Study limitations were the low number of AAAs included, although our statistical analysis showed that our results were not affected by aortic size. The correction factors obtained in this retrospective, single center study should also be tested in a multi-center setting utilizing different scanners with different imaging parameters, as for instance we did not examine the effect of different contrast medium amounts and injection rates on PaFT values. The number of patients especially of the validation cohort was relatively low, yet equal to studies applying the same methodology [20]. Unlike most existing studies, we focused on the abdominal aorta, because of its clinical significance and the specific methodological challenges it poses for PaFT quantification. Excluded data sets were caused mostly by issues with the already reconstructed data sets (with no longer available raw data) and should be perceived as a limitation of the retrospective study and not the method itself.

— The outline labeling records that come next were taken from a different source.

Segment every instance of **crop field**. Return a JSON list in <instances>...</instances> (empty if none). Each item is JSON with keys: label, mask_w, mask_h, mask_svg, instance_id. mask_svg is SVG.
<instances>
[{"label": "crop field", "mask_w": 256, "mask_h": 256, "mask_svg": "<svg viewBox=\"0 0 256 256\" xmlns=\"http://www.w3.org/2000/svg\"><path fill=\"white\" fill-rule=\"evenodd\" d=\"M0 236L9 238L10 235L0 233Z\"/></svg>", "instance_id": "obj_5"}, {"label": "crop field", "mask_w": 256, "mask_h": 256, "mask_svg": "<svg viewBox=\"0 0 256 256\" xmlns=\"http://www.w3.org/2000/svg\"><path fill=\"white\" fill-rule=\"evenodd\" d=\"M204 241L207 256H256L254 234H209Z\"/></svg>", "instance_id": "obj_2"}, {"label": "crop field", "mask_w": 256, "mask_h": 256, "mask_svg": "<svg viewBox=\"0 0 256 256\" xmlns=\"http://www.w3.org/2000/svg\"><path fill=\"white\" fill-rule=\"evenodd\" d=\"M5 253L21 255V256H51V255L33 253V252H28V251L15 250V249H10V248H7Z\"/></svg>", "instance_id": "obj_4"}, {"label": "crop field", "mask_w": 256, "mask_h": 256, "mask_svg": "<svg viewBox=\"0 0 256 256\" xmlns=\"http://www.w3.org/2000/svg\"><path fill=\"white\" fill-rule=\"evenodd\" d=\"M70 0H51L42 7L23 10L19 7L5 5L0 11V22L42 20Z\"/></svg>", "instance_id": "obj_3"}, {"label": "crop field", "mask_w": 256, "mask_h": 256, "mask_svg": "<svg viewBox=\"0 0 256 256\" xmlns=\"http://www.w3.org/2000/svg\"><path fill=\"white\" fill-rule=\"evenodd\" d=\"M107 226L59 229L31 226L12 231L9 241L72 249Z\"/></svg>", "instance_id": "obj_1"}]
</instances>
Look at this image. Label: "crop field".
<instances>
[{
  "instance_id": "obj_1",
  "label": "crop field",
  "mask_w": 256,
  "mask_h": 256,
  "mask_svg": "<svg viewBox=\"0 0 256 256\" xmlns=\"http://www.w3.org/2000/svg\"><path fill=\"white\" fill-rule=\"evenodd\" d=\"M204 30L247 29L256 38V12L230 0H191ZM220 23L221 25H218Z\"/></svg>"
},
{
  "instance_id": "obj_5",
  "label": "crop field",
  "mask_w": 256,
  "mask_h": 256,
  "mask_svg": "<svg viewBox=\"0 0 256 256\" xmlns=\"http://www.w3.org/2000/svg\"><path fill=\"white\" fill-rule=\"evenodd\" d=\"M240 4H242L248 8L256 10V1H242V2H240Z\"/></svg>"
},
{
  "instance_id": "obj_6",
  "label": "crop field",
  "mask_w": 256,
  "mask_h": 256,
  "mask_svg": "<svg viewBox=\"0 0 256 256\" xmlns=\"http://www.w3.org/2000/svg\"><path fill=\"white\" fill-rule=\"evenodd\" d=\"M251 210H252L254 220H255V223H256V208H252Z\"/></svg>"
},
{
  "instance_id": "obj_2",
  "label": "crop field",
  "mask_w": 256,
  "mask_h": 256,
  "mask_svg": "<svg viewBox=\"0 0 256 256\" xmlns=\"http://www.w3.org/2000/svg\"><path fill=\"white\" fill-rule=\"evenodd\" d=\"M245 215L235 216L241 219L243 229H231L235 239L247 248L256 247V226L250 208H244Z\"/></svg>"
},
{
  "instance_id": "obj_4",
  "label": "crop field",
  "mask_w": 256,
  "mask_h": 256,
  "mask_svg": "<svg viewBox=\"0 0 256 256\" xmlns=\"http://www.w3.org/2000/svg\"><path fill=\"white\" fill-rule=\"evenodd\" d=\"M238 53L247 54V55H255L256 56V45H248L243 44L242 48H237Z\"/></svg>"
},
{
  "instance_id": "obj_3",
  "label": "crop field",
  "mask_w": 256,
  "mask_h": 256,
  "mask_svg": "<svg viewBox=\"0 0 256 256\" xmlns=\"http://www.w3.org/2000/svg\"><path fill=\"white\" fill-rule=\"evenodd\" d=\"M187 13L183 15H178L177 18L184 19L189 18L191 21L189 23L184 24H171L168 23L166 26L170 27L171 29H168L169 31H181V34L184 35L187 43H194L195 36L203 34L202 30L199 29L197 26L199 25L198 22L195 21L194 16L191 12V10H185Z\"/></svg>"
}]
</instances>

Other non-methodological issues beyond the scope of our study, like the position of the peritoneal lining, the width of the examined periaortic area or the effect of BMI and total abdominal fat tissue on the PaFT also need to be addressed further. Whereas our results were limited to the arterial phase, they are indicative of a constant effect of contrast medium on PaFT Volume and no effect on PaFT Mean HU value, which could also be the case for other non-arterial enhanced CT-phases as well.

Conclusions

We demonstrated that PaFT Volume and mean HU value can be measured reliably and comparably in both unenhanced and enhanced scans, irrespective of intraluminal contrast densities, lateral or longitudinal contrast dispersion, extent of aortic wall calcification, aortic size or imaging parameters (slice thickness or CT-tube voltage). The aortic disc in the native phase does not need to be excluded from the measurement because of voxels with negative HU values. Volume measurements need to be standardized, e.g. per unit of aortic volume. The presence of other periaortic tissue can affect the total PaFT Volume but will not affect the mean PaFT HU value, since the latter is only determined by HU values within the area containing fat tissue and not the whole of the periaortic area. For PaFT quantification in axial images, the issue of non-circular ROIs has to be addressed and may necessitate different primary processing of raw data (unavailable in our study), excluding non-circular images or measuring PaFT only in certain locations (infrarenal neck or maximum diameter) of AAAs. The results of this methodological study will help establish the methodology to further elucidate the clinical importance and role of PaFT on vascular diseases (like AAAs) in additional studies.